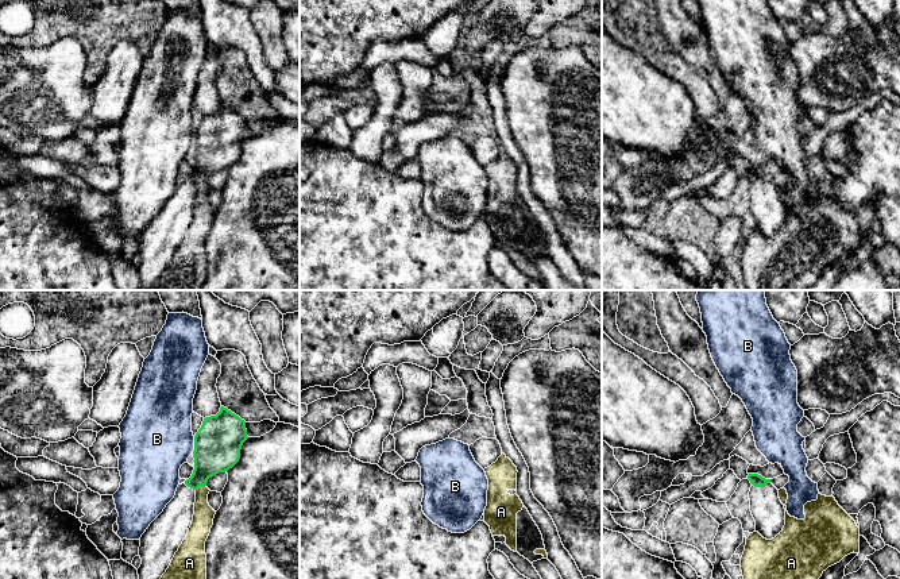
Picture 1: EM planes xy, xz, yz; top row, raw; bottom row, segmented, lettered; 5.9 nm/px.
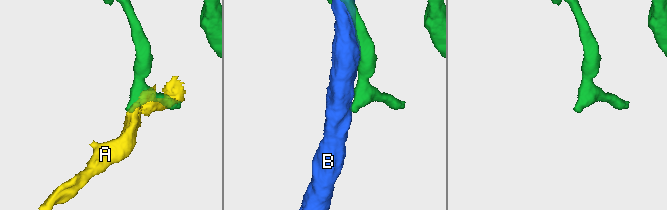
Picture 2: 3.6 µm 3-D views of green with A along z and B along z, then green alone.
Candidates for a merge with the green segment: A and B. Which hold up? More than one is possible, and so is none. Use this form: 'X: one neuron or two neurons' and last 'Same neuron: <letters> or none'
A: two neurons
B: two neurons
Same neuron: none

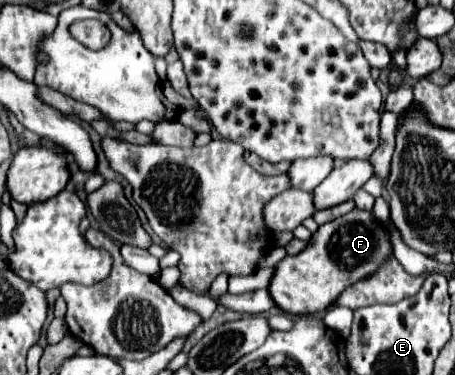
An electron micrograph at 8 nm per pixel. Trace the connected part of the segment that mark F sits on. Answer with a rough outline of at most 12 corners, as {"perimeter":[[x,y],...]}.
{"perimeter":[[370,211],[320,225],[268,285],[292,315],[326,311],[392,245]]}

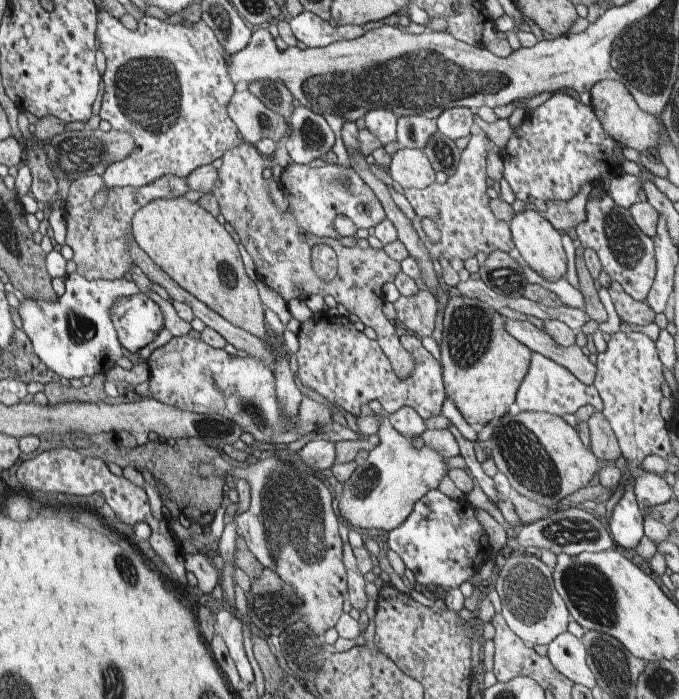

▬▬▬

Instructions to follow: The answer must be an exact copy of the lines from the one with "An electron micrograph" through the final line above, both ends included, and nothing else; pictures stay out.

Exercise solution:
An electron micrograph at 8 nm per pixel. Trace the connected part of the segment that mark F sits on. Answer with a rough outline of at most 12 corners, as {"perimeter":[[x,y],...]}.
{"perimeter":[[370,211],[320,225],[268,285],[292,315],[326,311],[392,245]]}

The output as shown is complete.